Greg Sargent is uncomfortable with Obama’s response and today’s continuation of the theme by White House spokesman Jay Carney:
[T]here’s a delicate balancing act to be struck here, and as tempting as it might be to believe that this kind of thing is helpful politically, it’s worth asking whether this is a case in which less swagger and toughness equals more.
When it comes to national defense, some liberals become bed wetting worrywarts if a Democrat talks tough or shows a bit of swagger, but that’s not what Sargent is doing here. After the juvenile and often self-defeating swagger of the Bush administration, it’s nice to not worry every day that the president is going to flounce around in a jumpsuit playing tough guy and do something diplomatically or politically stupid. Sargent is right to question, though, if Obama was lapsing in to preening Bushian jingoism. But there are two reasons why I don’t think that’s the case.
First, this wasn’t some set-piece rhetorical and symbolic bombast like Bush riding in jet to the aircraft carrier. It was a press conference, and Obama was asked the question. Yes, the answer was probably worked out ahead of time, but Obama didn’t say “I’m tough,” he said deflected a question about whether he was tough. Some on the left found it unseemly that the president would publicly assert his satisfaction with the deaths of people killed while he’s been commander in chief. But it’s not like gloating about the capture of Saddam Hussein, who actually never attacked the United States. It’s also not like expressing satisfaction at the execution of a criminal, even one that every reasonable person would agree is odious.
Obama wasn’t glorying in the death of a person or the humiliation of an enemy. It’s not an unchallenged assumption, but most people do assume that each of those 22 Al Qaeda leaders and main operatives was committed to inflicting great harm on American citizens and our national interests. Until they were apprehended–which is most cases would be prohibitively risky or impossible–or killed, they posed an active and serious threat to Americans. Obama invoked their deaths, but he was also pointing out that in killing men who–again, an assumption–were committed to attacking Americans that the threat they represented toward Americans no longer exist.

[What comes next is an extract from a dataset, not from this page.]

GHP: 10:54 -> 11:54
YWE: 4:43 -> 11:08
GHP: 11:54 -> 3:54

That leads to the second point. Expressing satisfaction over the deaths of Al Qaeda members isn’t like inflicting indignities on the leaders or citizens of a defeated fellow nation-state. It’s also not like killing a figured beloved by a large population. Al Qaeda killed more Muslims than Americans. At least after 9-11 it was not particularly popular among Muslims–especially the Shia and other branches of Islam whom AQ viewed as apostates–so even if Obama is seen as gloating about killing Al Qaeda leaders, it’s won’t cause much backlash in Arab or Muslim populations. (The means by which some of them were killed, such as drone strikes that also kill innocents, and the collateral effects of those actions, is a different matter.) Al Qaeda is not a national liberation movement. There won’t be a future Al Qaeda state or government, so there’s no chance that highlighting these deaths will complicate a rapprochement with a government, state or people that may at a later date prove necessary.

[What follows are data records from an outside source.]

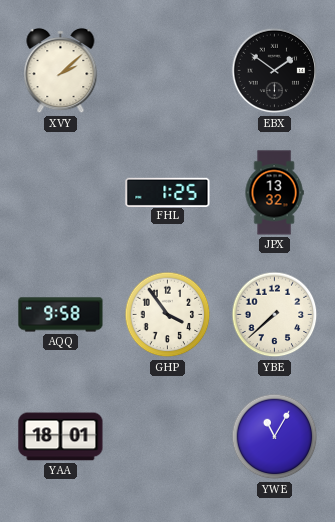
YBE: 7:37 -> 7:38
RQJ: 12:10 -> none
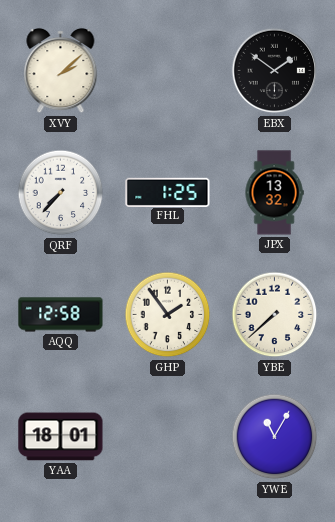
QRF: none -> 7:37
AQQ: 9:58 -> 12:58
GHP: 3:54 -> 1:54
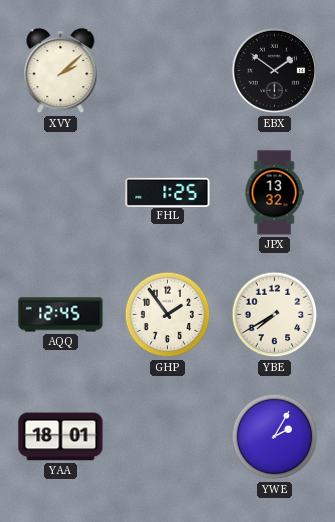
QRF: 7:37 -> none
AQQ: 12:58 -> 12:45
YBE: 7:38 -> 7:40
YWE: 11:05 -> 2:05
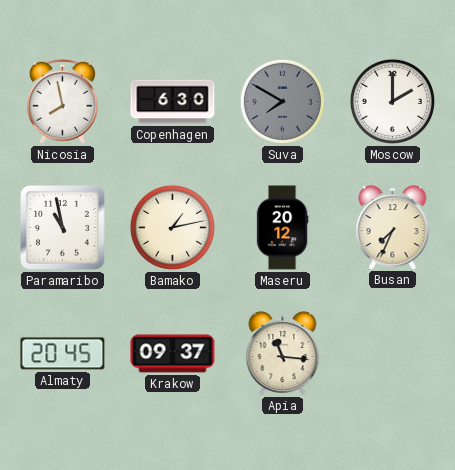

There’s little risk that citing the deaths of Al Qaeda figures to defend himself from scurrilous partisan attacks will create future diplomatic or political problems for the Obama administration, nor will it undermine our national interests. It may be jarring to hear the president personally identify himself with the deaths of individuals. But our politics are jarring, we do have committed and ruthless people wishing to do us tremendous harm, and Obama’s answer about their deaths was appropriate to the question asked.